If $K \subset R^n$ and $0 \in K$. Define $K'=\{u|\langle u,x\rangle \leq1, \forall x \in K\}$. Note: $\langle u,x\rangle = u^Tx$
Prove:
If $K$ is a cone, then $K' = -K^*$, where $K^*$ is the dual cone of $K$.
I use contradiction:
If $K' \neq -K^*$, i.e. there exist $y \in K^*$, and $y \notin K'$. That is $x^T(-y) > 1 \to x^Ty < 1$. $\forall x \in K$.
I still cannot find any way to use the cone property to say $K$ is not a cone. Obviously, I get an intersection of halfspace, which is stll a cone.

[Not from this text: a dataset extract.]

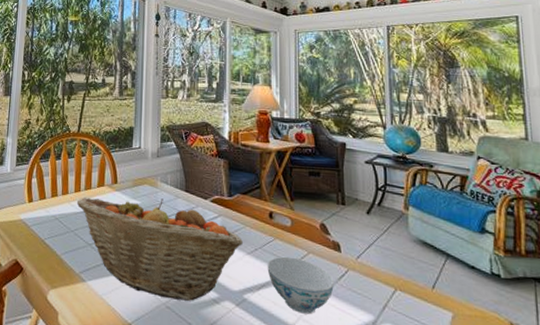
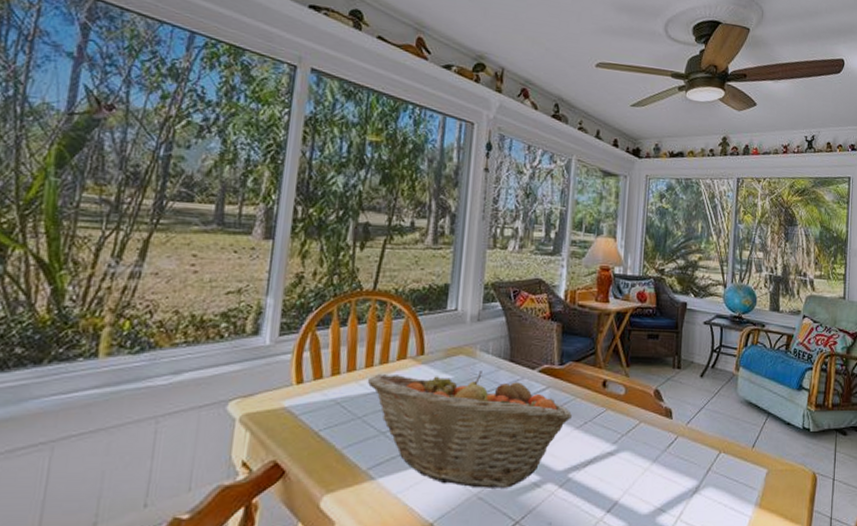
bowl: present [267,256,334,315] -> none [596,428,663,487]

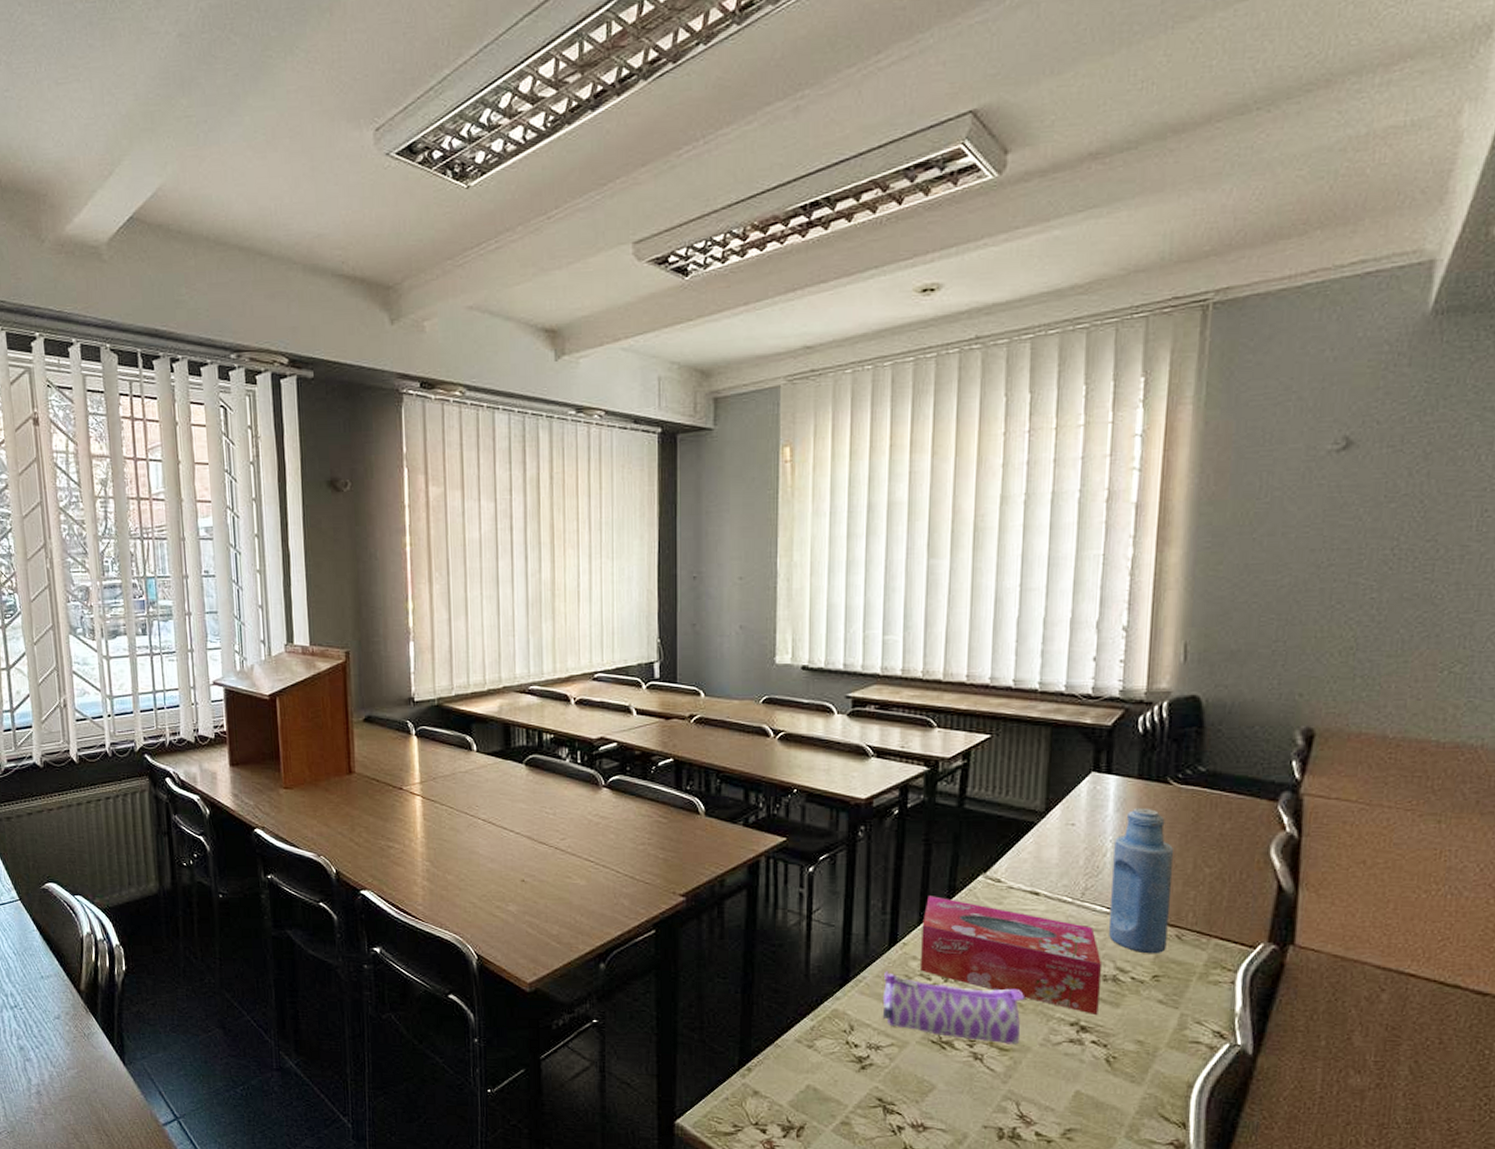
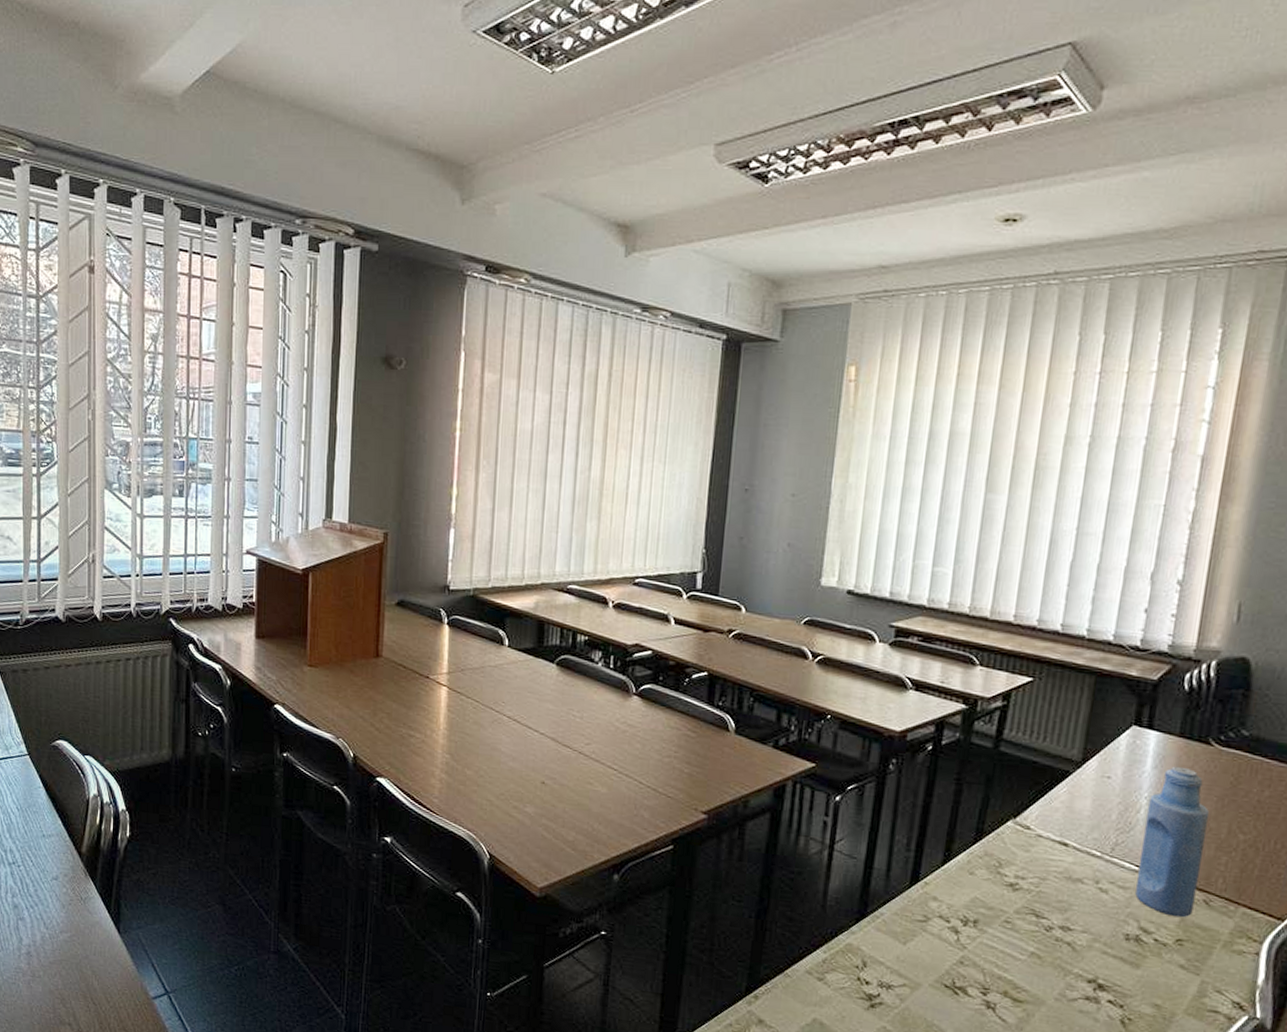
pencil case: present [882,971,1025,1045] -> none [896,909,1044,997]
tissue box: present [921,896,1101,1015] -> none [940,836,1126,974]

Any better way to prove this?
Suppose $u \in K'$. If $x \in K$, then $cx \in K$ for all $c > 0$, and so \begin{align} & \langle u, cx \rangle \leq 1 \quad \forall c > 0 \\ \implies & \langle u, x \rangle \leq \frac{1}{c} \quad \forall c > 0 \\ \implies & \langle u, x \rangle \leq 0. \end{align} Hence, $u \in -K^*$. This shows that \begin{equation} K' \subset -K^*. \end{equation}
Now suppose that $u \in -K^*$, so $-u \in K^*$. If $x \in K$, then \begin{align} & \langle -u, x \rangle \geq 0 \\ \implies & \langle u, x \rangle \leq 0 \\ \implies & \langle u, x \rangle \leq 1 \end{align} which shows that $u \in K'$. Thus, \begin{equation} -K^* \subset K'. \end{equation}
Putting these pieces together, we see that \begin{equation} K' = -K^*. \end{equation}